The council preaches against the dangers of spreading crop diseases, so it looks like they’re trying to walk the talk.
A couple of farmers and agronomists were also wearing them to reduce the chance that they’d track clubroot or other diseases to their own or clients’ farms.
But others admitted it was just to keep the mud off. Disease wasn’t something they were thinking about on this lovely, sunny day.
That’s probably a good representation of the approaches to biosecurity followed by crop farmers and aggie-types: some follow a strict policy of booty-wearing; others don’t think much about biosecurity but will wear booties if they are handed a pair. Still others don’t really worry about it much at all.
Biosafety culture hasn’t really caught on among most crop growers.
I’ve been on crop tours, stopping along the road to walk into anonymous farmers’ fields, and everybody just walks into the crop, not even thinking about the disease risk.
It’s starkly different in the hog industry, which lives inside a culture of high awareness and fear of disease. There aren’t many hog farms you can even enter without having to check in at an office, with some hosting gates at the entrance, and almost all with signs announcing biosecurity restrictions for visitors.
Don’t expect to be able to get into a barn and look at the pigs, or check out the facilities. Hog farmers know the risks and devastation of disease and do whatever they can to minimize it.
Barn staff often have to shower-in and shower-out of barns, change their clothing when moving into production areas, and disinfect boots and other items moved from one part of a farm to another.
It makes hog farms an anxious place to visit, and many hog farmers have not seen the inside of another farmer’s barns for years. It’s just the reality of an industry that is highly aware of the risks of disease.
It’s a sad reality, out of keeping with most farm culture, which values a more relaxed approach to life and work, and the work-life balance. Most farmers don’t want to live and work as if they are in the midst of a crime-ridden city, or inside the antiseptic confines of a hospital or laboratory.
A farm is a factory of sorts, but most don’t want to live like they’re living on a factory floor.

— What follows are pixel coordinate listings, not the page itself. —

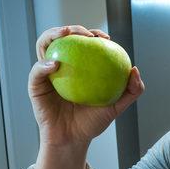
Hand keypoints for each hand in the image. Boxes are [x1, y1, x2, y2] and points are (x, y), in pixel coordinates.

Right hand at [28, 25, 144, 146]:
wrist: (73, 140)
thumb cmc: (92, 122)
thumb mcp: (116, 106)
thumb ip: (131, 91)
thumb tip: (134, 69)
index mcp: (78, 66)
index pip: (83, 43)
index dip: (93, 33)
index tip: (105, 37)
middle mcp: (61, 65)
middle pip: (62, 38)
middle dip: (72, 28)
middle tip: (86, 35)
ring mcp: (46, 73)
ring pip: (44, 46)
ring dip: (53, 35)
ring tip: (65, 34)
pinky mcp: (35, 85)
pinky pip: (36, 72)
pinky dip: (43, 65)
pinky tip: (55, 64)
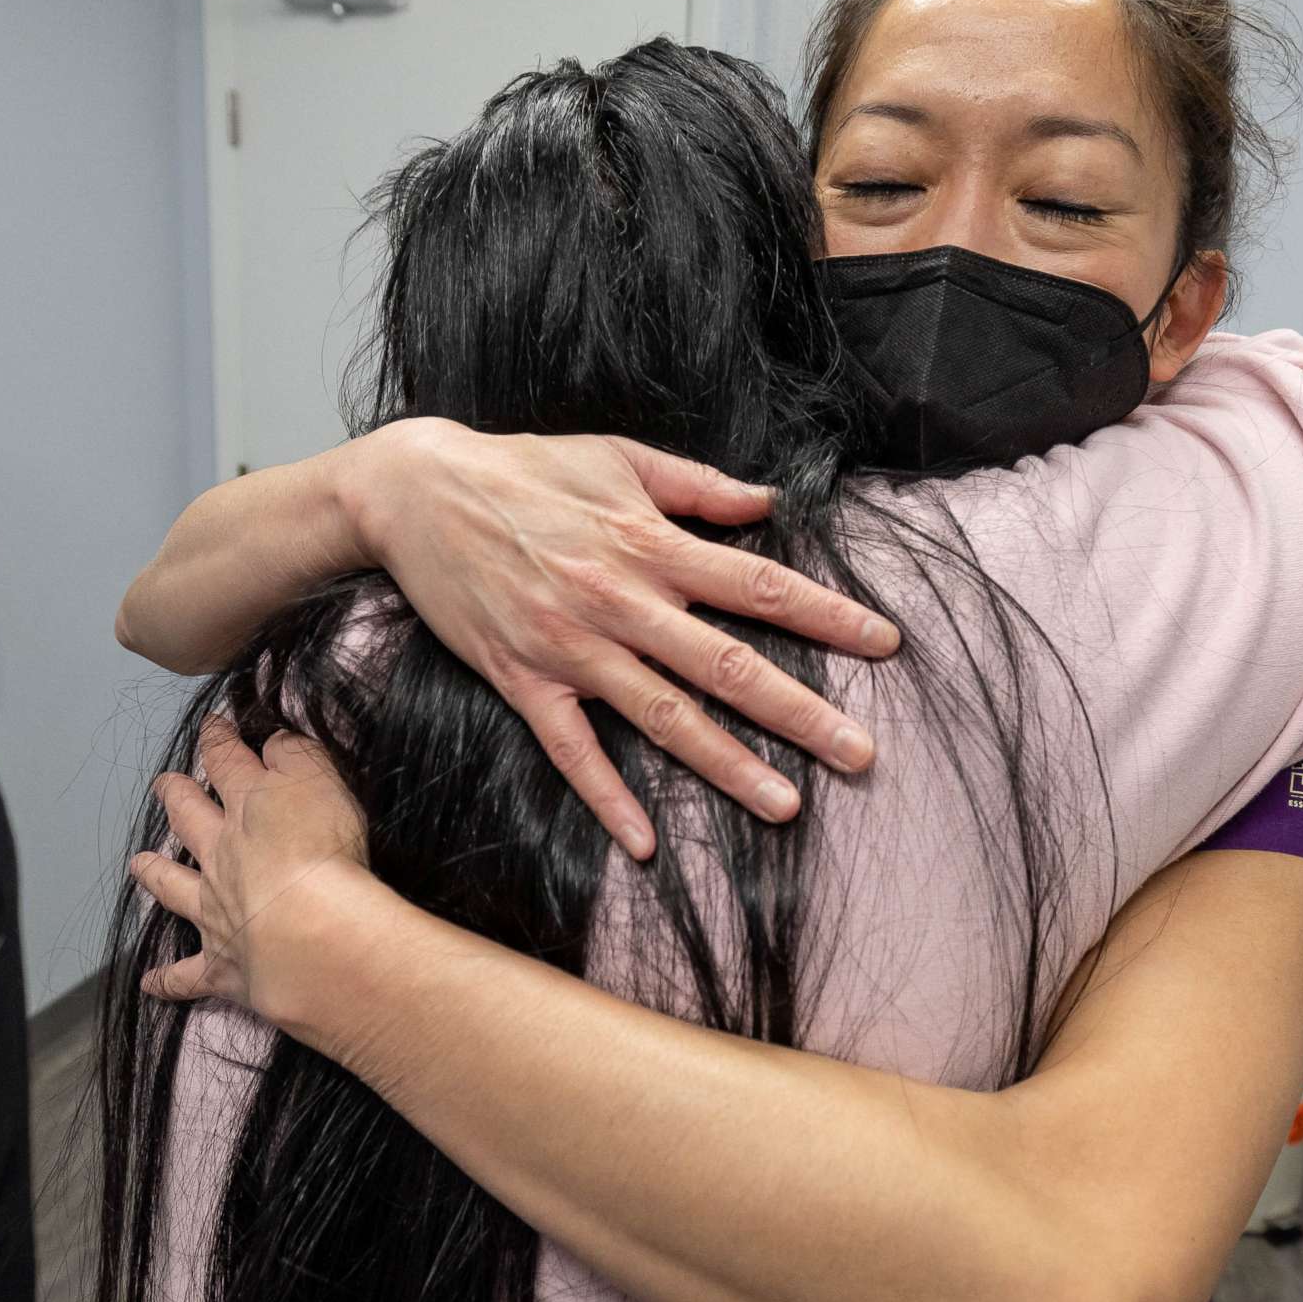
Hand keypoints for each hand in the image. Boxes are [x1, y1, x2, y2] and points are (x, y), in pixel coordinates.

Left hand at [131, 716, 372, 1025]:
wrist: (312, 931)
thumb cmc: (324, 850)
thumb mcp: (322, 781)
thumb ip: (297, 756)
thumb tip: (273, 743)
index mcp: (249, 807)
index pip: (227, 762)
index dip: (218, 741)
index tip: (211, 726)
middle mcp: (222, 855)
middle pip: (189, 819)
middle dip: (176, 797)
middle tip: (164, 785)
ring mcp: (215, 911)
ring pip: (174, 888)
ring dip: (156, 875)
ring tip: (139, 865)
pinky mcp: (221, 965)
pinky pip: (185, 975)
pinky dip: (167, 980)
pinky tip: (150, 983)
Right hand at [350, 419, 902, 859]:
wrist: (417, 491)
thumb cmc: (525, 468)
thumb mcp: (618, 457)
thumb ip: (698, 486)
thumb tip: (769, 505)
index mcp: (652, 544)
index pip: (759, 585)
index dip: (828, 616)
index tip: (886, 645)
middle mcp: (620, 602)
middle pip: (727, 665)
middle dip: (802, 713)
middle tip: (863, 755)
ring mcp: (571, 648)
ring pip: (663, 717)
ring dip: (728, 766)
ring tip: (787, 806)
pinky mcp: (522, 679)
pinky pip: (571, 751)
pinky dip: (607, 798)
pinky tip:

They like being able to blend the casualness of domestic, family life with the demands of work life. It’s one of the pleasures of farm life. The family and the business blend together.
The hog industry might be a special case. With present production methods, a disease like porcine epidemic diarrhea virus can kill thousands of animals if it gets into a barn, so being casual about anything isn’t even a possibility. That’s been the case for at least 15 years, and longer for many.
Will the hog biosecurity norm become the case in crop farming and cattle ranching too?
Clubroot is a real risk and it can be spread from farm-to-farm, and within a farm, by boots or equipment. Right now, many farmers aren’t cleaning themselves or their equipment between fields, even though most know it is advised.
For many, with the intense de-mands of seeding and harvest, stopping to disinfect a giant piece of machinery doesn’t seem possible. And changing booties half a dozen times when checking out fields also doesn’t seem that doable if there are lots of other things to do that day.
And how about truckers, agronomists and crop tour participants? If they don’t bother to be vigilant, a farmer’s own biosecurity commitment can fail.
If clubroot or other diseases get out of control, the relaxed crop farming biosafety culture might have to shift, and is already doing so in areas with endemic problems.
Hopefully, it won’t have to be-come as anxious or fearful as it is in the hog industry, where concern hangs over farms like storm clouds about to break.
But the days when crop farms seemed like free and open places, welcoming to the world and happy to host visitors, might fade if things like clubroot get out of control.
And then booties won’t seem a curious thing to most farmers. They’ll be part of the standard wear of a more anxious farming culture.